O antigo Presidente da República Jorge Sampaio defende que existem provas e argumentos a favor da legalização da cannabis para fins terapêuticos, a propósito do debate que na quinta-feira vai subir ao plenário da Assembleia da República pela mão do Bloco e do PAN.

O debate “é necessário, havendo evidência empírica e argumentos sólidos a favor da sua legalização para fins medicinais, dentro, naturalmente, de um quadro devidamente regulado e controlado”, vincou, entrevistado pela Lusa enquanto membro da Comissão Global sobre Política de Drogas, que publicou na terça-feira o mais recente relatório intitulado The World Drug Perception Problem (O Problema Global da Percepção das Drogas).

Sampaio acredita também que a política portuguesa de descriminalização da posse de droga para consumo pessoal, considerado um modelo a nível internacional, é um sistema que pode e deve ser aperfeiçoado. “É preciso manter uma abordagem abrangente e evolutiva que permita a formulação de políticas, baseadas em informação científica fiável e que acompanhe os desafios novos que se colocam”, afirma.

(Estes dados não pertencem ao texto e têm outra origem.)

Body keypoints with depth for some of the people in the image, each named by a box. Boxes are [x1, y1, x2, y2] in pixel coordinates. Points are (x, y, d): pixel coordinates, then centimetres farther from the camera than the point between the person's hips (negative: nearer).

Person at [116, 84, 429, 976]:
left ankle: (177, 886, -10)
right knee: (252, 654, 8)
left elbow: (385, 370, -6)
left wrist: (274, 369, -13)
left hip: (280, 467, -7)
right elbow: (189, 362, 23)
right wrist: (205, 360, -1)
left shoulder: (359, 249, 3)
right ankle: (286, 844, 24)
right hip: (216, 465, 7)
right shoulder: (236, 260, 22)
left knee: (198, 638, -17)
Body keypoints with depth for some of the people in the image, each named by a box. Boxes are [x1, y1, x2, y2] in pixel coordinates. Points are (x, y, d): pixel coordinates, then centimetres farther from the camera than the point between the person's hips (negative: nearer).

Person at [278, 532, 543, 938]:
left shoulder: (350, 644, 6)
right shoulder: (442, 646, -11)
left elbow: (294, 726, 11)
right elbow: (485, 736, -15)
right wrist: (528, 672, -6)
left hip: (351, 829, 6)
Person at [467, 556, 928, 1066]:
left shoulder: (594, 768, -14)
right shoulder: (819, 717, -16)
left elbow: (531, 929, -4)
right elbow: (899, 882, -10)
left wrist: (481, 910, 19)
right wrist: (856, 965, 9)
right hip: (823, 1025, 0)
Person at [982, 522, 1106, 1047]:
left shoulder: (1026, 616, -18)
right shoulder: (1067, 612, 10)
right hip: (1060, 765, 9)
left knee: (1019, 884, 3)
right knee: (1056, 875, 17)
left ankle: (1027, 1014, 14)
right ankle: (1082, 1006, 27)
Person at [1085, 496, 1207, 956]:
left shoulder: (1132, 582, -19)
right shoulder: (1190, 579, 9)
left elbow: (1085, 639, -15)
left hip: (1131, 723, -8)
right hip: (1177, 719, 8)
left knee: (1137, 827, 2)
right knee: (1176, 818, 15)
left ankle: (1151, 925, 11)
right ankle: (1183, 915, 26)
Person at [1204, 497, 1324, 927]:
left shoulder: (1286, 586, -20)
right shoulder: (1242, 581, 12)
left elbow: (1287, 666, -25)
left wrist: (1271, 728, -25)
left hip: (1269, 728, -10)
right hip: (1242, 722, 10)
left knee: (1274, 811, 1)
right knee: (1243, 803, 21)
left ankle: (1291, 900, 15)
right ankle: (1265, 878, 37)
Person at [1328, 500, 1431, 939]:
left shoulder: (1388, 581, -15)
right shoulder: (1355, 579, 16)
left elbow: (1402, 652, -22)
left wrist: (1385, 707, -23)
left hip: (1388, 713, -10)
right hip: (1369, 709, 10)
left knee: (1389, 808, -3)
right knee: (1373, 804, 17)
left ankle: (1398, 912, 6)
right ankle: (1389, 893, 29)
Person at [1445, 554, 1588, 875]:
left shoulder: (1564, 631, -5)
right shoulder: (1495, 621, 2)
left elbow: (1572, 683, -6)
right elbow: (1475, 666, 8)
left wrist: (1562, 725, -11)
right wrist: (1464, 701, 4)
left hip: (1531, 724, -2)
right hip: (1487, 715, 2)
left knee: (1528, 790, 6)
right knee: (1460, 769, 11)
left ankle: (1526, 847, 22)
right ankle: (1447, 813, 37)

No relatório, o caso português é apontado como um sucesso, contribuindo para a redução da criminalidade e de casos de VIH entre toxicodependentes, mas Sampaio admite que é possível e desejável aperfeiçoar o sistema ao nível da prevenção da toxicodependência, da redução de riscos e do próprio tratamento.

“Há que monitorizar periodicamente as práticas e os resultados das políticas na área das drogas e das toxicodependências, por forma a avaliar a sua eficácia e adequação a uma realidade que também ela vai evoluindo, sem esquecer a própria percepção na sociedade sobre as estratégias que funcionam e as que fracassam”, afirmou, além de trabalho multidisciplinar que deve envolver profissionais de saúde, educadores, agentes do Estado e vários sectores da sociedade civil.

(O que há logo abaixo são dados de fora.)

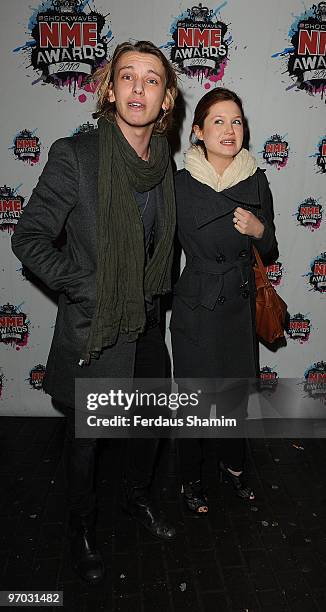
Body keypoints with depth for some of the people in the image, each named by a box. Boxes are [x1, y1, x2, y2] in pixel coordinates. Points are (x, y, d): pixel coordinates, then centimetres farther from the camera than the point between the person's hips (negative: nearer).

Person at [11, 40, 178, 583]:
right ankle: (82, 529, 41)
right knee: (84, 436, 14)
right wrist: (87, 289, -18)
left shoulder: (164, 163, 2)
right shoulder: (75, 156, -16)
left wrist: (151, 296, 8)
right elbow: (29, 238, -14)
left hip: (145, 325, 6)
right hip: (92, 329, -5)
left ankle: (139, 498, 51)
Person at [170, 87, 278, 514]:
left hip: (241, 306, 4)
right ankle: (191, 477, 34)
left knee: (237, 391, 19)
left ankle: (233, 464, 45)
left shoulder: (257, 181, -1)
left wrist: (259, 229, -12)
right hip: (196, 307, -4)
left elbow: (269, 250, 6)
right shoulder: (180, 184, -13)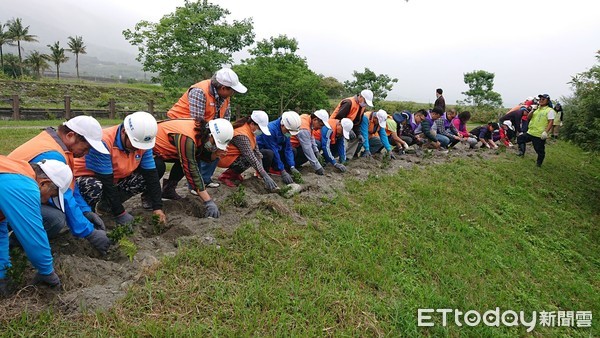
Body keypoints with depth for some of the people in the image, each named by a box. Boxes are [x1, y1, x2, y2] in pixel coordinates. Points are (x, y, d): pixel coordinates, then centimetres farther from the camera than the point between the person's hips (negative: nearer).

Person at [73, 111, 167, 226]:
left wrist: (157, 207, -19)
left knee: (148, 176, -12)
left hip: (117, 178, 6)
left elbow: (152, 175, -13)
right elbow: (106, 182, -30)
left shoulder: (143, 143, -14)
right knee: (96, 188, -38)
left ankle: (106, 205, -6)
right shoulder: (103, 142, -32)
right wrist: (120, 212, -27)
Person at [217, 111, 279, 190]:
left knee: (269, 154, 1)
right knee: (251, 160, -35)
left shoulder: (251, 129, -5)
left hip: (240, 154, 9)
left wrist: (261, 170, -16)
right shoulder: (241, 135, -32)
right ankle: (226, 175, -13)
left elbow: (256, 150, -6)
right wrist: (265, 176, -37)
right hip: (229, 158, -9)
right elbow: (251, 158, -36)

Embora reconheça o impacto negativo que o consumo de drogas pode ter na vida das pessoas, os autores do documento consideram que as reformas das políticas têm sido difíceis de realizar, projectar ou implementar devido aos preconceitos e valores morais prevalecentes. O relatório procura analisar as percepções e medos mais comuns, confrontá-los com factos disponíveis sobre drogas e sobre as pessoas que as consomem e, consequentemente, recomendar mudanças que podem ser promulgadas para apoiar reformas para políticas de drogas mais efectivas.

Em Portugal, Sampaio recorda que o consenso alcançado sobre esta matéria foi o resultado de uma necessidade de responder à prevalência da toxicodependência na sociedade e à “clara percepção, partilhada por vastos sectores da opinião pública, que as políticas baseadas na repressão e na punição não estavam a resultar”.

Jorge Sampaio tem sido co-autor de vários artigos a nível internacional sobre este tema e um participante activo na comissão, que foi formada em 2011 com o objectivo de promover um debate sobre políticas de drogas, reunindo dados e informações científicas sobre os efeitos e o impacto dos modelos de diferentes países.

Na opinião do antigo Presidente da República, a comissão tem desempenhado um papel “muito relevante neste processo de mudança de paradigma”, nomeadamente na preconização do próximo passo a dar: “Para além da descriminalização, que está ainda longe de ser o modelo dominante, deveria ser o da regulação dos mercados das drogas.”

Percepções erradas sobre o consumo de drogas alimentam políticas de proibição e repressão que continuam sem resolver o problema, alerta o relatório internacional, em que Portugal é considerado um exemplo positivo.

O relatório, produzido pela Comissão Global sobre Política de Drogas, pretende desmistificar juízos feitos sobre o tema por jornalistas e líderes de opinião, políticos ou pelas autoridades. A comissão é composta por 25 membros com experiência como líderes políticos, científicos e empresariais, incluindo 12 ex-chefes de Estado ou ministros, um ex-secretário-geral da ONU e três Prémio Nobel.